Near-Lynch Sheds Light on Why Police Don't Get Involved
A near-lynch in Jerusalem last week led police to admit that they have a policy of not getting involved when Arabs attack Jewish motorists, a victim says. Baruch Heller, whose car was smashed by Arabs as he left the Kotel (Western Wall), spoke to Arutz Sheva's Hebrew news service about the attack, and what it taught him about police policy.
Heller travels to the Kotel via the majority-Arab neighborhood of Jabel Mukaber in southern Jerusalem on a regular basis, and has seen masked Arab men in the street before, apparently looking for Jewish drivers. In the past, he has been mistaken for Arab, he said, and so has not been attacked.

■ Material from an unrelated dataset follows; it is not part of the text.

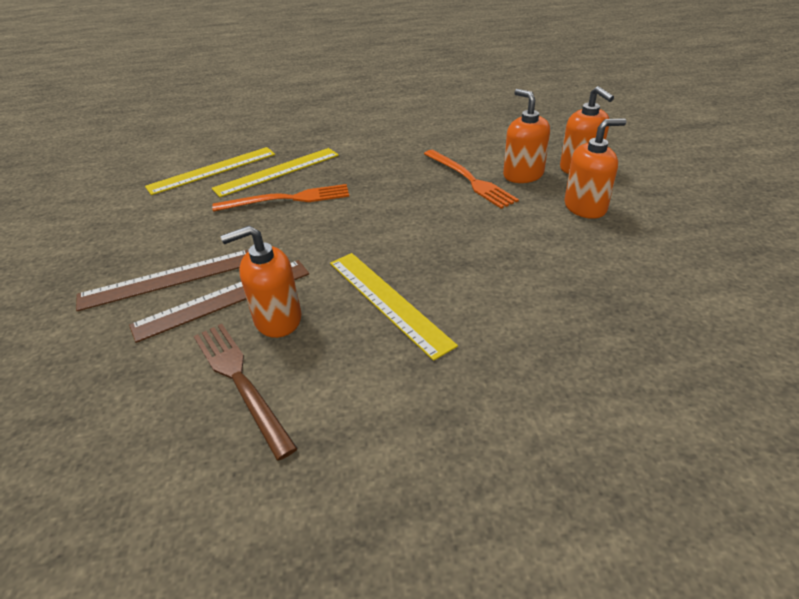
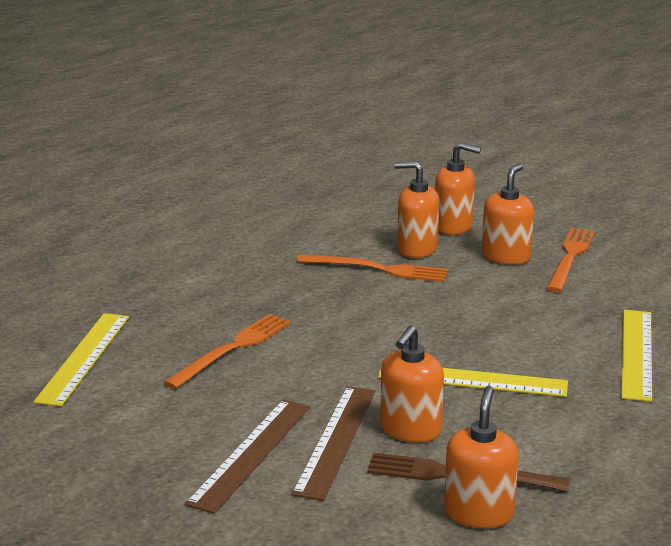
camera: 45 degrees left, 15 degrees down
(192, 428) = (478, 513): none -> orange soap dispenser
(277, 171) = (167, 331): yellow ruler -> yellow ruler (636, 353)
(644, 230) = (570, 257): none -> orange fork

Last week, he and a friend were driving between Jabel Mukaber and the adjacent neighborhood Mei Shiloach (Silwan). They passed a Border Police vehicle, and immediately afterward, drove straight into an Arab riot.
"It was a part of the road where there's no way to turn around, and right there, I saw thirty or forty masked men surrounding us. I took my kippah off immediately. I opened the window and yelled at them in Arabic to let us through,” he recalled.
The men began to yell at him and hit the car with metal rods, he said. “They did think we were Arabs, but they were annoyed that we were arguing with them,” he explained. Finally, the two managed to turn around and drive back.
Police won't get involved
When they returned to the Border Police jeep “they saw the car had been hit. We thought they would rush over to see if anyone was injured, but they did nothing. They said they had orders not to intervene, and if we wanted to file a complaint, we should go to the 'Oz' station,” Heller said.
When they reached the police station, officers showed more concern. “The soldiers there rushed toward us, they wanted to hear details – but then someone came and presented himself as the commanding officer and asked us to show him the car, asked about the Border police officers we'd met... asked all sorts of random questions,” he said.
While at the station, Heller said, he managed to get an officer to explain why police stand on the sidelines while Arabs attack Jewish motorists. Arabs attack cars in order to force police to enter their neighborhoods, so they can attack them, the officer explained.
For that reason, he said, police have been ordered not to be drawn into areas where there is frequent trouble.
Police may fear that clashes with Arabs would lead to casualties among the Arab rioters. In the past, violent riots in which Arabs were injured have led to inquiries into police behavior, such as the Or Commission that investigated police officers following Arab deaths in the October 2000 riots.
Heller and his friend have filed a complaint with police over the incident. In addition, they have written to the Jerusalem city council and to officials responsible for Arab neighborhoods in particular, explaining the problems they encountered when dealing with the police, and expressing hope that a policy that lets the police do their job of protecting innocent citizens will be formulated.